Source data:
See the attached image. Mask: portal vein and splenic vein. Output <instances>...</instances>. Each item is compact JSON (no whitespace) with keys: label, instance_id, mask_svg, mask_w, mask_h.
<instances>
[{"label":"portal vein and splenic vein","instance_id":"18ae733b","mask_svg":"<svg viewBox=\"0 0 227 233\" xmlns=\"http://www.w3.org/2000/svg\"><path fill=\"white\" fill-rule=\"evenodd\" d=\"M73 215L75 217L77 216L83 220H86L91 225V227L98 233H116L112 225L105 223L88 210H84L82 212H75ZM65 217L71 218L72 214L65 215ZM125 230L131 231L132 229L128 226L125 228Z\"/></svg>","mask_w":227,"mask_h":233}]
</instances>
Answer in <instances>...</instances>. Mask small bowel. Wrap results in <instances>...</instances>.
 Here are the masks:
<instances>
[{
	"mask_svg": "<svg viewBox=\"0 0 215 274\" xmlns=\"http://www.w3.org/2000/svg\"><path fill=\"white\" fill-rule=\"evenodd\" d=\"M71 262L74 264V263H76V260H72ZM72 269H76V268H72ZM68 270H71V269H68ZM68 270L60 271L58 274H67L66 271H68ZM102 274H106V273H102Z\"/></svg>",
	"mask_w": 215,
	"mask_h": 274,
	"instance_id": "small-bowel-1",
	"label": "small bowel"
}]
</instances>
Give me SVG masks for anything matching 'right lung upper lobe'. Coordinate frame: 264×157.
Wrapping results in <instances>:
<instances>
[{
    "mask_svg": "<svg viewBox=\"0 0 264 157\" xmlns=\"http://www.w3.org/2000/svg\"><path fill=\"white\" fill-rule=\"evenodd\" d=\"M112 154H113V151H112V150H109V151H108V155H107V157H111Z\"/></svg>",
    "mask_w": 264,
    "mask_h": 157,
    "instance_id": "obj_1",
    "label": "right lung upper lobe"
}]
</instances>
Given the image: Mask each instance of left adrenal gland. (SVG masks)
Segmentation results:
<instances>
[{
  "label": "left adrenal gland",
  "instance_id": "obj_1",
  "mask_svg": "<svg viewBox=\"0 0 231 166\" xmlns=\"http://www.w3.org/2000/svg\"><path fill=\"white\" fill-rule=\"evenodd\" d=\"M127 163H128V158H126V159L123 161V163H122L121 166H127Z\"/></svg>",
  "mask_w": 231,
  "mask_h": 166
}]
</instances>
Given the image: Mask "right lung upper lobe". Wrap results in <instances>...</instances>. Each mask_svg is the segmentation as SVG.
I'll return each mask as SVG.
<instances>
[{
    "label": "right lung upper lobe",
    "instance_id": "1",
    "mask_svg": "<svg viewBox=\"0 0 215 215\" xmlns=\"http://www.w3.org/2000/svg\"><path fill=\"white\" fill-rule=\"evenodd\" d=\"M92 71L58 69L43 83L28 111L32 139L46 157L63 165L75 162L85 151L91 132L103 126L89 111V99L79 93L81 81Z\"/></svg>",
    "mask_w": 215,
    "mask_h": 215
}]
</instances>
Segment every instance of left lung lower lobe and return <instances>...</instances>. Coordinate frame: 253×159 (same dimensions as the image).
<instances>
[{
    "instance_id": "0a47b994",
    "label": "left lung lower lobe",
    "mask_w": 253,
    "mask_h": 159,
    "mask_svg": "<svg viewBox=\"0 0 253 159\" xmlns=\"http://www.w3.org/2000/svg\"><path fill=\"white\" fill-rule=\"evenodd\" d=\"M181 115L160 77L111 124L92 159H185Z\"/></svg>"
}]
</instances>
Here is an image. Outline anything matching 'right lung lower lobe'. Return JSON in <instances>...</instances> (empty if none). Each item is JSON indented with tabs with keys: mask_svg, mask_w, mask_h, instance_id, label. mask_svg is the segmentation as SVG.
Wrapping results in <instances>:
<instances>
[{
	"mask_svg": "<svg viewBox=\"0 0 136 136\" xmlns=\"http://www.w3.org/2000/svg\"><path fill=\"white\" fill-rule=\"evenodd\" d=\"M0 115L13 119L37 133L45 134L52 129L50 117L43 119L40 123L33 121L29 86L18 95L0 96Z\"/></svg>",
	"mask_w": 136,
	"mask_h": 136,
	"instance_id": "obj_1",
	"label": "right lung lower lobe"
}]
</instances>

What you have to do:
How many lines in the records above contain the string "anything"? Case counts; reply with the number alone.

Answer to the problem:
2